Data records Start Marker
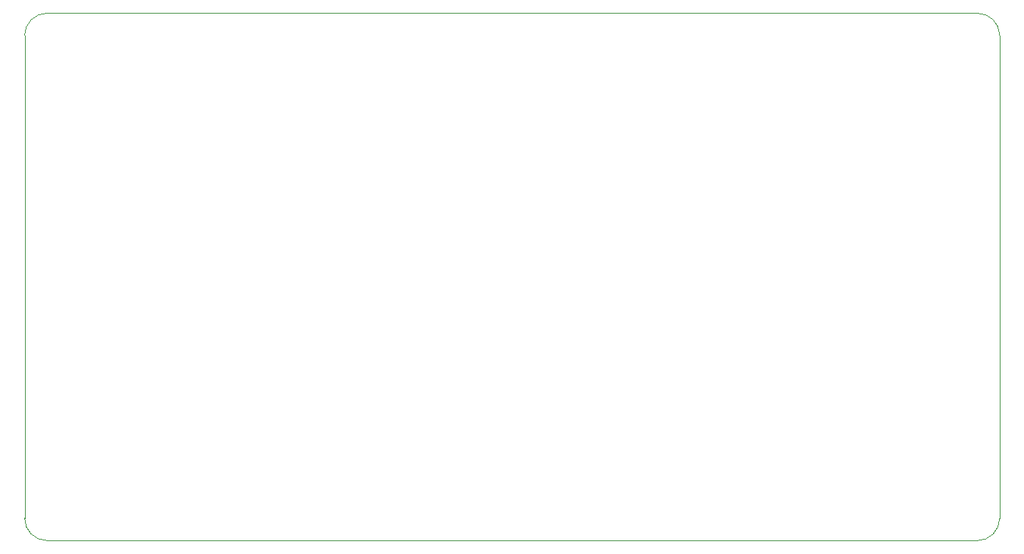
<source format=gbr>
%TF.GenerationSoftware,KiCad,Pcbnew,9.0.1*%
%TF.CreationDate,2025-04-20T12:35:35+07:00*%
%TF.ProjectId,IREC-FlighComputer,49524543-2d46-46c6-9967-68436f6d7075,rev?*%
%TF.SameCoordinates,Original*%
%TF.FileFunction,Profile,NP*%
%FSLAX46Y46*%
G04 Gerber Fmt 4.6, Leading zero omitted, Abs format (unit mm)*
G04 Created by KiCad (PCBNEW 9.0.1) date 2025-04-20 12:35:35*
%MOMM*%
%LPD*%
G01*
G04 APERTURE LIST*
%TA.AperFunction,Profile*%
%ADD10C,0.050000*%
%TD*%
G04 APERTURE END LIST*
D10*
X201500000Y-118000000D02*
X97500000Y-118000000D01*
X95000000Y-115500000D02*
X95000000Y-61500000D01*
X97500000Y-59000000D02*
X201500000Y-59000000D01*
X95000000Y-61500000D02*
G75*
G02*
X97500000Y-59000000I2500000J0D01*
G01*
X201500000Y-59000000D02*
G75*
G02*
X204000000Y-61500000I0J-2500000D01*
G01*
X97500000Y-118000000D02*
G75*
G02*
X95000000Y-115500000I0J2500000D01*
G01*
X204000000Y-61500000D02*
X204000000Y-115500000D01*
X204000000Y-115500000D02*
G75*
G02*
X201500000Y-118000000I-2500000J0D01*
G01*
M02*

</source>
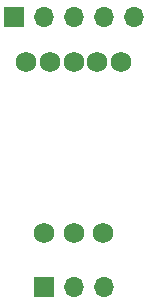
<source format=gbr>
%TF.GenerationSoftware,KiCad,Pcbnew,7.0.8*%
%TF.CreationDate,2024-09-17T00:43:06+09:00*%
%TF.ProjectId,____________,ddc6f3b7-e7e1-4fcb-9f09-dbfa7f2e6b69,rev?*%
%TF.SameCoordinates,Original*%
%TF.FileFunction,Soldermask,Bot*%
%TF.FilePolarity,Negative*%
%FSLAX46Y46*%
G04 Gerber Fmt 4.6, Leading zero omitted, Abs format (unit mm)*
G04 Created by KiCad (PCBNEW 7.0.8) date 2024-09-17 00:43:06*
%MOMM*%
%LPD*%
G01*
G04 APERTURE LIST*
%ADD10R,1.700000X1.700000*%
%ADD11O,1.700000X1.700000*%
%ADD12C,1.750000*%
G04 APERTURE END LIST*
D10*
%TO.C,J2*%
X74676000Y-81280000D03*
D11*
X77216000Y-81280000D03*
X79756000Y-81280000D03*
%TD*%
D10*
%TO.C,J1*%
X72136000Y-58420000D03*
D11*
X74676000Y-58420000D03*
X77216000Y-58420000D03*
X79756000Y-58420000D03*
X82296000Y-58420000D03*
%TD*%
D12*
%TO.C,ENC1*%
X79715000Y-76730000D03*
X77215000Y-76730000D03*
X74715000Y-76730000D03*
X81215000Y-62230000D03*
X79215000Y-62230000D03*
X77215000Y-62230000D03*
X75215000Y-62230000D03*
X73215000Y-62230000D03*
%TD*%
M02*

</source>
Data records End Marker
Exercise directions: Line by line, give the material above again exactly, but without any pictures.

Answer space:
<source format=gbr>
%TF.GenerationSoftware,KiCad,Pcbnew,9.0.1*%
%TF.CreationDate,2025-04-20T12:35:35+07:00*%
%TF.ProjectId,IREC-FlighComputer,49524543-2d46-46c6-9967-68436f6d7075,rev?*%
%TF.SameCoordinates,Original*%
%TF.FileFunction,Profile,NP*%
%FSLAX46Y46*%
G04 Gerber Fmt 4.6, Leading zero omitted, Abs format (unit mm)*
G04 Created by KiCad (PCBNEW 9.0.1) date 2025-04-20 12:35:35*
%MOMM*%
%LPD*%
G01*
G04 APERTURE LIST*
%TA.AperFunction,Profile*%
%ADD10C,0.050000*%
%TD*%
G04 APERTURE END LIST*
D10*
X201500000Y-118000000D02*
X97500000Y-118000000D01*
X95000000Y-115500000D02*
X95000000Y-61500000D01*
X97500000Y-59000000D02*
X201500000Y-59000000D01*
X95000000Y-61500000D02*
G75*
G02*
X97500000Y-59000000I2500000J0D01*
G01*
X201500000Y-59000000D02*
G75*
G02*
X204000000Y-61500000I0J-2500000D01*
G01*
X97500000Y-118000000D02*
G75*
G02*
X95000000Y-115500000I0J2500000D01*
G01*
X204000000Y-61500000D02*
X204000000Y-115500000D01*
X204000000Y-115500000D02*
G75*
G02*
X201500000Y-118000000I-2500000J0D01*
G01*
M02*

</source>
<source format=gbr>
%TF.GenerationSoftware,KiCad,Pcbnew,7.0.8*%
%TF.CreationDate,2024-09-17T00:43:06+09:00*%
%TF.ProjectId,____________,ddc6f3b7-e7e1-4fcb-9f09-dbfa7f2e6b69,rev?*%
%TF.SameCoordinates,Original*%
%TF.FileFunction,Soldermask,Bot*%
%TF.FilePolarity,Negative*%
%FSLAX46Y46*%
G04 Gerber Fmt 4.6, Leading zero omitted, Abs format (unit mm)*
G04 Created by KiCad (PCBNEW 7.0.8) date 2024-09-17 00:43:06*
%MOMM*%
%LPD*%
G01*
G04 APERTURE LIST*
%ADD10R,1.700000X1.700000*%
%ADD11O,1.700000X1.700000*%
%ADD12C,1.750000*%
G04 APERTURE END LIST*
D10*
%TO.C,J2*%
X74676000Y-81280000D03*
D11*
X77216000Y-81280000D03*
X79756000Y-81280000D03*
%TD*%
D10*
%TO.C,J1*%
X72136000Y-58420000D03*
D11*
X74676000Y-58420000D03*
X77216000Y-58420000D03*
X79756000Y-58420000D03*
X82296000Y-58420000D03*
%TD*%
D12*
%TO.C,ENC1*%
X79715000Y-76730000D03*
X77215000Y-76730000D03*
X74715000Y-76730000D03*
X81215000Y-62230000D03*
X79215000Y-62230000D03*
X77215000Y-62230000D03*
X75215000Y-62230000D03*
X73215000Y-62230000D03*
%TD*%
M02*

</source>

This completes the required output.